The random witterings of Jonathan Morris, writer.

Monday, 26 September 2011

Dead Bodies

Yesterday I finished reading the second, and middle, book of the Mervyn Stone trilogy, DVD Extras Include: Murder by Nev Fountain. I’d already finished reading the first book, Geek Tragedy, several weeks ago, and I read the third one Cursed Among Sequels last year in a giving-encouraging-notes capacity.

A quick bit of background. Nev started writing the first book four or five years ago, possibly longer, and sent it to me when he’d written about the first third. I thought it was very terrific and told him to complete the novel as I was desperate to find out what happened next. I think it gives you some idea of how much weight my opinion carries that a mere four or five years later, Nev followed my advice and completed the novel, and then kept on going and completed two more.
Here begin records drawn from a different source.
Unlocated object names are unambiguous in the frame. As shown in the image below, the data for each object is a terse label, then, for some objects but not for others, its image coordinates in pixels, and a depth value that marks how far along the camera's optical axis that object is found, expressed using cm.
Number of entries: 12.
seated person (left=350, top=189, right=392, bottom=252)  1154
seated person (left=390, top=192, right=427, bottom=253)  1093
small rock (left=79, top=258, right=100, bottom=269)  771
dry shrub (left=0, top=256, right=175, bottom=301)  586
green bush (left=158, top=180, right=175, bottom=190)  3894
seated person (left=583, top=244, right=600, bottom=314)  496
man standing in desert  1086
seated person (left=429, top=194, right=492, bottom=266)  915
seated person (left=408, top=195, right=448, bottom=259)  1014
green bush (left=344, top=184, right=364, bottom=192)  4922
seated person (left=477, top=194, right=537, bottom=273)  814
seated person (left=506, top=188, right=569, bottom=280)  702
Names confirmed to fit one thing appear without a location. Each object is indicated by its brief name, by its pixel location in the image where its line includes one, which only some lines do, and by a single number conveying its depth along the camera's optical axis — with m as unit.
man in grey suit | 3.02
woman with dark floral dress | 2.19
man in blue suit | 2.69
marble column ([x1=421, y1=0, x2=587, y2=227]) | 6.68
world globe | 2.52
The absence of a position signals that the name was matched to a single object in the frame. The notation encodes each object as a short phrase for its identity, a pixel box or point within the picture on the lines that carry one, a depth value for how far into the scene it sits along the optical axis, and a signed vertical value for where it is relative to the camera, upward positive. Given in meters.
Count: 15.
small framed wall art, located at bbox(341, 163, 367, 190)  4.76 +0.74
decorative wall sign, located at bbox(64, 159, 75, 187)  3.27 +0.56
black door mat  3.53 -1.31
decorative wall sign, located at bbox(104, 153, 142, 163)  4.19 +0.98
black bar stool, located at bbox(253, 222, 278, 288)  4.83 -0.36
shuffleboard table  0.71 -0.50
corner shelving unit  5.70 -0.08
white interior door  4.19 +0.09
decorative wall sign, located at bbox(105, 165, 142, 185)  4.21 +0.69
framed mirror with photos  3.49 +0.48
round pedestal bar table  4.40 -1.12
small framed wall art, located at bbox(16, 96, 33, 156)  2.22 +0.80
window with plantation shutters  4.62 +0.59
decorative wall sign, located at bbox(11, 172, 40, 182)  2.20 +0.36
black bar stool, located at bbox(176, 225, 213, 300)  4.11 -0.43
The books are ‘whodunits’ with the detective role being filled by Mervyn Stone, a former TV script editor on a science fiction show called Vixens From The Void. Since Vixens was put on an indefinite hiatus in the 1990’s - alright, alright, it was axed - his career hasn’t been going particularly well, so to make ends meet he appears at Vixens From The Void conventions, records commentaries for Vixen From The Void DVDs, and – in the third novel – acts as a consultant on the Vixens From The Void revival. Bu then people start being murdered, and it’s down to Mervyn Stone, with his script editor’s eye for detail and things that don’t make sense, to find the culprit.

As you may guess from that, the books contain a great deal of humour based around science fiction TV and its fans. But while from a lesser writer you might expect a lot of sneering at anoraks, Nev writes Vixens From The Void fandom with insight and sympathy, and brings to live the full, wild, eccentric diversity of fandom in all its shapes and forms. It’s very affectionate, almost celebratory. If you want to get inside the head of a science fiction fan, I would strongly suggest you reconsider, but failing that, these books are a good place to start.

And as odd as the fans are, they’re nowhere near as strange as the various actors, actresses, writers, directors and producers of Vixens Of The Void that we meet over the course of these novels, with their tangled web of feuds, nervous breakdowns, and sexual liaisons.

As you might expect, from a writer for Private Eye and DeadRingers they are also full of satire about the state of TV, though with a lot more bite than Nev’s other work. But all this would be for nothing if it weren’t for the fact that each book is also an incredibly well-plotted and ingenious whodunit; in the second book, for instance, someone is murdered during the recording of a DVD commentary, by means which seem almost miraculous.

But most of all these books are beautifully written and very, very funny. The argument between Graham Goldingay and The Gorg in the third book, Cursed Among Sequels, is one of the funniest things I have ever read, I had to put the book down to regain my composure.

I recommend you buy them now so that Nev will be forced to write some more.